Regina picked up Emma's shirt and lobbed it to her. "Yes."
"But we were just…" Emma tilted her head, motioning to the desk Regina laid on just moments ago.
"Emma, you do realize that if we fix this, we can have a lifetime of…" Regina motioned to the same desk, mocking Emma's gesture. "Besides, we need to buy some time. If my darker half consumes even a little bit more of my heart, our balance will shift and we won't be able to extract any magic at all."
She smirked at Regina's comment, and though a small ounce of disappointment hit her core, she understood the urgency of the situation. They didn't yet know exactly how to extract the magic they created, or if it could be extracted at all, and Regina's eclipsing heart would soon bring their window of hope to a premature close. Emma nodded and slipped on her shirt before picking up her red leather jacket off the floor. She watched Regina ruffle her hair as she walked towards the door and Emma's mind thought back to the little battle of confessions they had in the hall. "So, I'm 'people' you love huh?"

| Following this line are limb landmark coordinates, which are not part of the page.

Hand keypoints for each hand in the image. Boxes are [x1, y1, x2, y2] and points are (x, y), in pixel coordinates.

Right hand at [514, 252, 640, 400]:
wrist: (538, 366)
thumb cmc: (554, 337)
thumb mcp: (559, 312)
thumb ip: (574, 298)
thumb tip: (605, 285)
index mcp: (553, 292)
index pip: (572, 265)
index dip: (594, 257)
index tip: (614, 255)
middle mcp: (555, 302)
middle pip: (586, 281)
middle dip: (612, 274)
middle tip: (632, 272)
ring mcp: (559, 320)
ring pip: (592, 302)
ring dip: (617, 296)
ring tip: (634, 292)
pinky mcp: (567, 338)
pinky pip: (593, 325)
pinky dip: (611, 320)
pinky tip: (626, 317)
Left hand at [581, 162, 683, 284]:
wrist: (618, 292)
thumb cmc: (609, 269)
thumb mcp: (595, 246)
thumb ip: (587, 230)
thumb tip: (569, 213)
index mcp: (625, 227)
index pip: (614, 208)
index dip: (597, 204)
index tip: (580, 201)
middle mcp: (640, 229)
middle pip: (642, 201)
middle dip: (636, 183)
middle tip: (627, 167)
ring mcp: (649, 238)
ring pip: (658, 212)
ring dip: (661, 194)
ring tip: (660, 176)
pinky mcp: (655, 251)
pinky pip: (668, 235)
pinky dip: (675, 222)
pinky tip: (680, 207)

"Drop it," Regina warned. And though she tried to suppress it, Emma caught the microscopic smile that flashed over her lips. Before she stepped out of the office, Regina looked back at her with a teasing grin, holding the door frame with the palm of her hand. "Oh, and I wouldn't act so smug if I were you. It takes two for that kind of magic to appear." She winked at Emma and walked confidently down the hall, throwing her purse and coat over her shoulder after gathering them from the floor.

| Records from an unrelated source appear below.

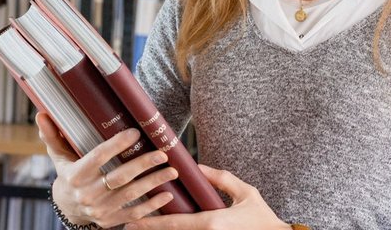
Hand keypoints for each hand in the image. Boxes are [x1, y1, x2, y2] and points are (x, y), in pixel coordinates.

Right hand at [36, 111, 178, 227]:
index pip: (98, 157)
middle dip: (143, 165)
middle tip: (162, 153)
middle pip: (119, 177)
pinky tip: (168, 195)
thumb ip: (53, 136)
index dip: (116, 144)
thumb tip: (41, 114)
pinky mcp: (112, 220)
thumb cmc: (68, 174)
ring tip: (172, 171)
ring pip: (131, 195)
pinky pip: (135, 213)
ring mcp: (101, 209)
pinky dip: (153, 205)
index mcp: (76, 175)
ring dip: (153, 183)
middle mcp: (88, 193)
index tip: (134, 132)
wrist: (68, 208)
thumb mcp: (59, 156)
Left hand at [121, 165, 289, 229]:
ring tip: (140, 225)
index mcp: (212, 222)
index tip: (134, 220)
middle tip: (128, 224)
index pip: (175, 223)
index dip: (153, 222)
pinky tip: (165, 226)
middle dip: (151, 228)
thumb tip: (198, 167)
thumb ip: (220, 179)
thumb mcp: (244, 192)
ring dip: (163, 229)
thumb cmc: (262, 217)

And while neither of them really said the words, Emma knew this playful exchange was their way of admitting it to each other. They always did have a unique way of expressing themselves to one another, and whether it was through screaming at each other in the hall or through playful banter, they never failed to know exactly how or what the other felt. That's what made them special in Emma's eyes, their ability to read each other with ease, the way they understood and connected with each other on levels no one else could reach. Emma couldn't contain the smile that tugged at her lips as she followed Regina out of the station. There was hope in the air, a possibility for different endings and new beginnings. For a moment, reversing the memory potion felt possible. For a moment…Emma didn't feel like she was about to lose someone she couldn't imagine herself living without. And she'd hold onto that for now, for as long as it would let her.